Trouble Implementing R2-D2 Prior in Rstan

Hi, so I am trying to fit the marginal R2-D2 prior in the multiple linear regression setting without random effects in Rstan. The prior is specified on page 10 equation 10 of this article:

The prior is:

{\beta}_j \mid \sigma^2, {\lambda}_j \sim DE{(\sigma({\lambda}_j/2)}^{(1/2)}), {\lambda}_j \mid \xi \sim Ga( a_{\pi},\xi), \xi \sim Ga(b,1)

In addition, there is an inverse-gamma prior on \sigma^2: \sigma^2 \sim invgamma(0.001,0.001). Moreover, we set b = 0.5, and a_{\pi} = 1/(p^{b/2}n^{b/2}logn) where p is the number of predictors, around 500, and n = 60 Is the number of data points.

This is my attempt so far at implementing the prior with Stan:

data {
  int<lower=1> n; // Number of data
  int<lower=1> p; // Number of covariates
  matrix[n,p] X;  // n-by-p design matrix
  real y[n];      // n-dimensional response vector
  int n_nonzero;  // number of nonzero beta 

parameters {
  vector[p] beta;
  vector<lower=0>[p] lambda;
  real<lower=0> ksi;
  real<lower=0> sigma;

transformed parameters {
  vector[n] theta ;
  theta = X * beta;

model {
  ksi ~ gamma(0.5,1);
  lambda ~ gamma( 1/(p^(0.025)*n^(0.025)*log(n)), ksi);
  sigma ~ inv_gamma(0.001,0.001);
  for (j in 2:p) {
    beta[j] ~ double_exponential(0, sqrt(sigma)*(lambda[j]*0.5)^(0.5));
  y ~ normal(theta, sigma);

There are two major issues I’m having with this code.

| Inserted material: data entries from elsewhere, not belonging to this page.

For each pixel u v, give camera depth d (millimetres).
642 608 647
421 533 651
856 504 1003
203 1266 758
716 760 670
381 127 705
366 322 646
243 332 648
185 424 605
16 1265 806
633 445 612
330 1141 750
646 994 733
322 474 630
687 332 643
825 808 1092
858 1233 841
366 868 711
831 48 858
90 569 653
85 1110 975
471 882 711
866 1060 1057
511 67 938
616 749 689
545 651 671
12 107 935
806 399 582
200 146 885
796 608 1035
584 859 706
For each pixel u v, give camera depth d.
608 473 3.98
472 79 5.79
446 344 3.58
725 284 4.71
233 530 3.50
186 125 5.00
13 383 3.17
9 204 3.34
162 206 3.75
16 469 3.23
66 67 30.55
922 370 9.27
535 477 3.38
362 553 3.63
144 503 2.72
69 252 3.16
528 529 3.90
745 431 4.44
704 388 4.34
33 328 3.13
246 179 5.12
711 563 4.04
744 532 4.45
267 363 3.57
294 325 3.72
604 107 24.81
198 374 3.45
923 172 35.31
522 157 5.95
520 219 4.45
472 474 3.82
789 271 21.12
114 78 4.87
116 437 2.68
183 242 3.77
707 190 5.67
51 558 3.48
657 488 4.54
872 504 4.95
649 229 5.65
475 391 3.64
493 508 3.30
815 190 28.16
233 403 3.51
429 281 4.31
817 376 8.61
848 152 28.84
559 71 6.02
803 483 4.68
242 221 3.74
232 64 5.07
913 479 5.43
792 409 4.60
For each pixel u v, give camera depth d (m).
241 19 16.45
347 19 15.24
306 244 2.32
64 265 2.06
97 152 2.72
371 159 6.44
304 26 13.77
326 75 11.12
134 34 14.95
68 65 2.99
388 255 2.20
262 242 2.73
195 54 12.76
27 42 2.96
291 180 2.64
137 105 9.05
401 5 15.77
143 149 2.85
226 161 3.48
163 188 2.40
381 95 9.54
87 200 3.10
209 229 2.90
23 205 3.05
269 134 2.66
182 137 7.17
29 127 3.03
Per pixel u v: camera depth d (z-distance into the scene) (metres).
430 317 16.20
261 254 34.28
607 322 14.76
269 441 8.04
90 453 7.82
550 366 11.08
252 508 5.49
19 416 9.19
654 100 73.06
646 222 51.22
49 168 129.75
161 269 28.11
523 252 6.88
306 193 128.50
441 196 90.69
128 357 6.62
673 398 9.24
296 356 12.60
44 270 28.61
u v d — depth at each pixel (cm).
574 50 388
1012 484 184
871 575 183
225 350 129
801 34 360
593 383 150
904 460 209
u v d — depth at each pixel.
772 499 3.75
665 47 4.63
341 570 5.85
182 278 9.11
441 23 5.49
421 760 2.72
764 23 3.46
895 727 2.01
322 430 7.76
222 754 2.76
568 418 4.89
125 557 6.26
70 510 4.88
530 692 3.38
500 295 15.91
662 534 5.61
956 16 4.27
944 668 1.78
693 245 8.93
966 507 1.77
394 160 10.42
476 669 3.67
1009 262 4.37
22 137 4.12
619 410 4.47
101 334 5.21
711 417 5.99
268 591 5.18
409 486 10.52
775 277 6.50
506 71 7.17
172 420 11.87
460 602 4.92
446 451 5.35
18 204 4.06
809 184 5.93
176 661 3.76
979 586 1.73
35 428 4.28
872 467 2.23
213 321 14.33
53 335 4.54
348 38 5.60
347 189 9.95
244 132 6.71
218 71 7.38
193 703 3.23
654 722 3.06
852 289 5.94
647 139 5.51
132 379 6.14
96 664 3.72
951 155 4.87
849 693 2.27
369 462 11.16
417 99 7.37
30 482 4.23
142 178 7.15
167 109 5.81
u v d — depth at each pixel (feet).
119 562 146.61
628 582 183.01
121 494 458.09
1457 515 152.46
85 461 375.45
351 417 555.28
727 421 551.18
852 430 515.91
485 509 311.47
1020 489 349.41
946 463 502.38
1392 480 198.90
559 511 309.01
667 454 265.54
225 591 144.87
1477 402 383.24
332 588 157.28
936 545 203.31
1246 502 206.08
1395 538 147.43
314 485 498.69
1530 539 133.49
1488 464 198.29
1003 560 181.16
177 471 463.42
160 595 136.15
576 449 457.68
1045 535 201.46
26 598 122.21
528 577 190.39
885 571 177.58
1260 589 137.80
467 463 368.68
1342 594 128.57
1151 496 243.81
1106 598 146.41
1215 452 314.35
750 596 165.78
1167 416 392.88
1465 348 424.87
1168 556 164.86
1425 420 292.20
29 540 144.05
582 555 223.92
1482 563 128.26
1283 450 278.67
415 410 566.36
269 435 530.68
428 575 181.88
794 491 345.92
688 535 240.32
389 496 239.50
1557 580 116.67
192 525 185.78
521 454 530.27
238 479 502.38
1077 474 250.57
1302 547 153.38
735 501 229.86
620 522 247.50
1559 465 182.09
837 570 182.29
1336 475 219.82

Number one: the mixing is very bad. I receive many warnings that the chain is not mixing properly. Large R-hat, Bulk Effective and Tail Effective Samples Size too low etc.

Number two: The code takes about 5 minutes to run with one chain, which is a lot longer than I was hoping for. Would be very nice if it was possible to make it run faster.

Appreciate any help.

1 Like

Maybe the code example in the appendix of [2208.07132] Intuitive Joint Priors for Bayesian Linear Multilevel Models: The R2-D2-M2 prior is better? The paper is about extension of R2-D2 prior, but the code should be usable also for R2-D2. I’m tagging @paul.buerkner as he could provide further insights

You may also want to take a look at the brms implemention of the R2D2 prior for inspriation. See, for example, make_stancode(y~x, data = data.frame(y=rnorm(10), x = rnorm(10)), prior = prior(R2D2())) in R.


Thanks for the advice. I tried the brms implementation (without changing any of the code) and I receive a lot of divergent samples, around 1000 each time when running 1 chain with 10 000 iterations. Do you have any suggestions for what to try to resolve the issue? I already tried increasing adapt_delta, but it did not help.

The data I used was the Cereal dataset which was used in the “Real data examples” section of the original R2-D2 article. When comparing to using the code for the marginal R2-D2 published by the authors at GitHub - yandorazhang/R2D2: Bayesian linear regression with R2-D2 shrinkage prior, I found the mean squared prediction error to be about twice as large with the brms code for this example.

1 Like

With regard to divergent transitions, 1000 indeed seems like a lot even for such shrinkage priors. This suggests there may be something weird your data too. What if you try out smaller subsets of variables at first?

I cannot comment on the different implementations right now because I didn’t have time to compare the code.